## Supplied text
>>>>>

What is the Wayback Machine and how does it work?
The Wayback Machine, run by the Internet Archive (archive.org), is a digital archive of the World Wide Web. It has been crawling and archiving web pages since 1996, storing snapshots of billions of URLs. When you check a URL, the Wayback Machine returns its stored snapshots — frozen copies of what the page looked like at specific points in time. The archive is used by researchers, journalists, lawyers, and developers to access historical versions of web pages that may have been changed or deleted.
How do I access archived versions of a deleted page?
Use the "View most recent archive" link in the results. The archive URL format is: https://web.archive.org/web/{timestamp}/{original-url}. You can change the timestamp to access different historical snapshots. For example, https://web.archive.org/web/20200101000000*/example.com shows a calendar of all snapshots. If a page was deleted, search its URL in the Wayback Machine directly. Note: some websites use "no-archive" meta tags or robots.txt to prevent archiving — those pages may have fewer or no snapshots.
Why would a URL show no archives?

<<<<<

## Required work
a) Repeat the passage in the Wayback Machine text word for word, starting at "How do I access" and ending at "show no archives?".
b) Carry on the Wayback Machine text from the point where it stops.

## Material shown

>>>>>

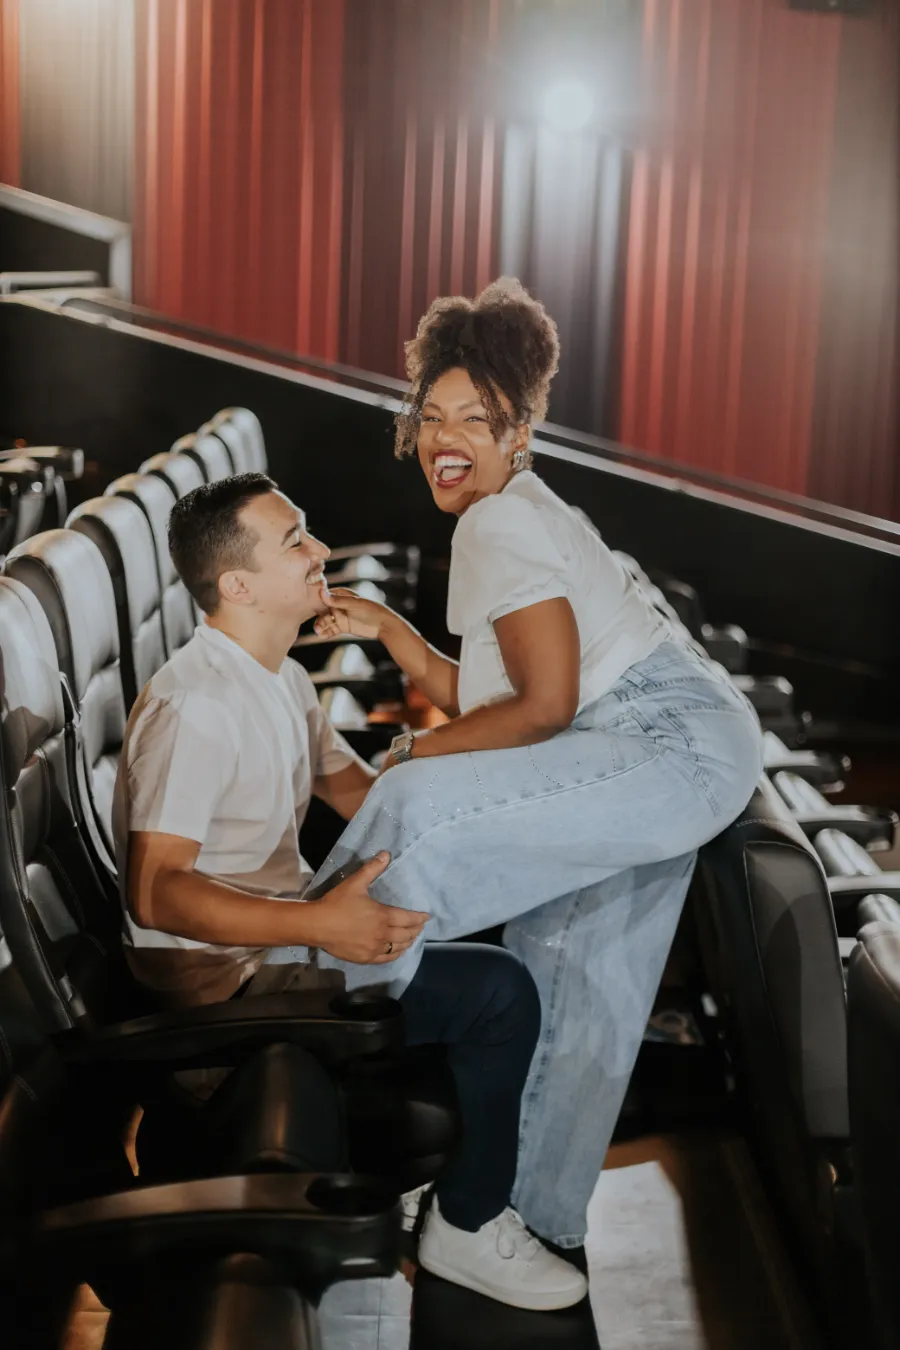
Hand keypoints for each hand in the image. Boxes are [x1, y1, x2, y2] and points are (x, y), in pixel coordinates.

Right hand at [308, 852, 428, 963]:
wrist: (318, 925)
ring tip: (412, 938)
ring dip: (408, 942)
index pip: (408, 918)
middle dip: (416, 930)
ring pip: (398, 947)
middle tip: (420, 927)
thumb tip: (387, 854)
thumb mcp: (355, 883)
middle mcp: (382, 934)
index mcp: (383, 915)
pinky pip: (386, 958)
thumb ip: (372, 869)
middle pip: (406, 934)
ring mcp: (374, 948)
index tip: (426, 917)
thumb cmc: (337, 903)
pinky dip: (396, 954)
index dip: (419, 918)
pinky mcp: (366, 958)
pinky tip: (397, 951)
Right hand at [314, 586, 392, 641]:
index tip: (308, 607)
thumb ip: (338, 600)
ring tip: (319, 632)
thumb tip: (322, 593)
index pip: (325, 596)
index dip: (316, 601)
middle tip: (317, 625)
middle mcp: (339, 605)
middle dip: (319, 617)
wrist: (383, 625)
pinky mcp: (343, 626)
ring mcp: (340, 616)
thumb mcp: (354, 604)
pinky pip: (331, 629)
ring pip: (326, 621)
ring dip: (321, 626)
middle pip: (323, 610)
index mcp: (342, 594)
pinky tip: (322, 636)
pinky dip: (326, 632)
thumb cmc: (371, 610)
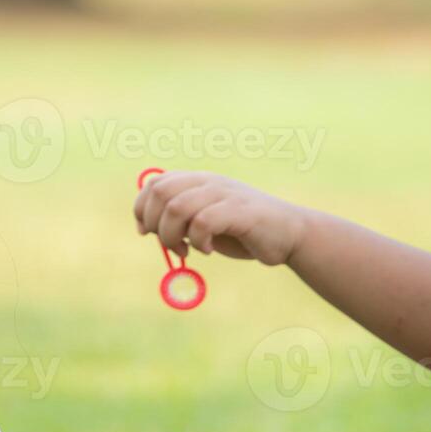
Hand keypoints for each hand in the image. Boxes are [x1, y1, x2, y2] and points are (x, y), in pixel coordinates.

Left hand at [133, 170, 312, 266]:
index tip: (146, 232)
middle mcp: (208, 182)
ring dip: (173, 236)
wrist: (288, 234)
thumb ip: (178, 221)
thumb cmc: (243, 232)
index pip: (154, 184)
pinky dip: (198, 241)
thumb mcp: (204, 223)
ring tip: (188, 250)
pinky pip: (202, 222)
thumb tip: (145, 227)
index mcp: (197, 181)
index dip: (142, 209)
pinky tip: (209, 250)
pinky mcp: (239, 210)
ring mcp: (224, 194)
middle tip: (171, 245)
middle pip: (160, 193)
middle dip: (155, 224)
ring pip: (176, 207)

<<<<<
>>>>>

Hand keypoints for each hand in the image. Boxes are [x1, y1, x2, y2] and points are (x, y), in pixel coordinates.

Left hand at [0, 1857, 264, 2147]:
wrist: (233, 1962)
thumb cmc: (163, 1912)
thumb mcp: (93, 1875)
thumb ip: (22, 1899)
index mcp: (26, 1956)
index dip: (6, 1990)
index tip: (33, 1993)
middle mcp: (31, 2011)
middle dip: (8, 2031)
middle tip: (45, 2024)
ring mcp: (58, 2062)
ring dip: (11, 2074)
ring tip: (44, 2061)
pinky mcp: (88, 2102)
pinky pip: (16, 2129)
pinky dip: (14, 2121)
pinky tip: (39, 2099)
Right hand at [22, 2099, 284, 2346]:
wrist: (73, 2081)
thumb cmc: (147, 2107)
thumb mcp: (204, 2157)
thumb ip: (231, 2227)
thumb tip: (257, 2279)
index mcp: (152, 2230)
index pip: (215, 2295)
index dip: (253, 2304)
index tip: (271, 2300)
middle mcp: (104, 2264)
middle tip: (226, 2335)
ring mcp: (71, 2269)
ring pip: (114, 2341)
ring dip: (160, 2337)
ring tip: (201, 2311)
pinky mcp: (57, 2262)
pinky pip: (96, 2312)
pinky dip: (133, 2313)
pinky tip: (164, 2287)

<<<<<

## Answers to the tasks
a)
How do I access archived versions of a deleted page?
Use the "View most recent archive" link in the results. The archive URL format is: https://web.archive.org/web/{timestamp}/{original-url}. You can change the timestamp to access different historical snapshots. For example, https://web.archive.org/web/20200101000000*/example.com shows a calendar of all snapshots. If a page was deleted, search its URL in the Wayback Machine directly. Note: some websites use "no-archive" meta tags or robots.txt to prevent archiving — those pages may have fewer or no snapshots.
Why would a URL show no archives?

b)
Several reasons: (1) The website uses a robots.txt Disallow or noarchive meta tag — the Wayback Machine respects these. (2) The domain or URL is very new and hasn't been crawled yet. (3) The URL was never linked from other pages (less likely to be crawled). (4) The page was submitted for removal under GDPR or copyright claims. (5) The URL uses dynamic query parameters or sessions that differ each visit. (6) The website is behind authentication. Highly trafficked public pages almost always have archives.
What HTTP status codes do snapshots show?
Each Wayback Machine snapshot records the HTTP status code at the time of crawling: 200 = page was accessible and content was saved. 301/302 = redirect was captured. 404 = page not found at that time (the 404 page itself may be archived). 403 = forbidden. Snapshots with 200 status codes contain the full page content. You can filter by status code at web.archive.org to find snapshots where the page was actually accessible.
Can the Wayback Machine be used as legal evidence?
In many jurisdictions, Wayback Machine archives have been accepted as evidence in court cases — demonstrating what a website said or looked like at a specific date. The Internet Archive provides certified copies and has testified in court about the authenticity of its archives. For legal use cases, contact the Internet Archive directly for official certification. Note: technically sophisticated parties can sometimes prevent their pages from being archived, so absence of an archive doesn't prove a page never existed.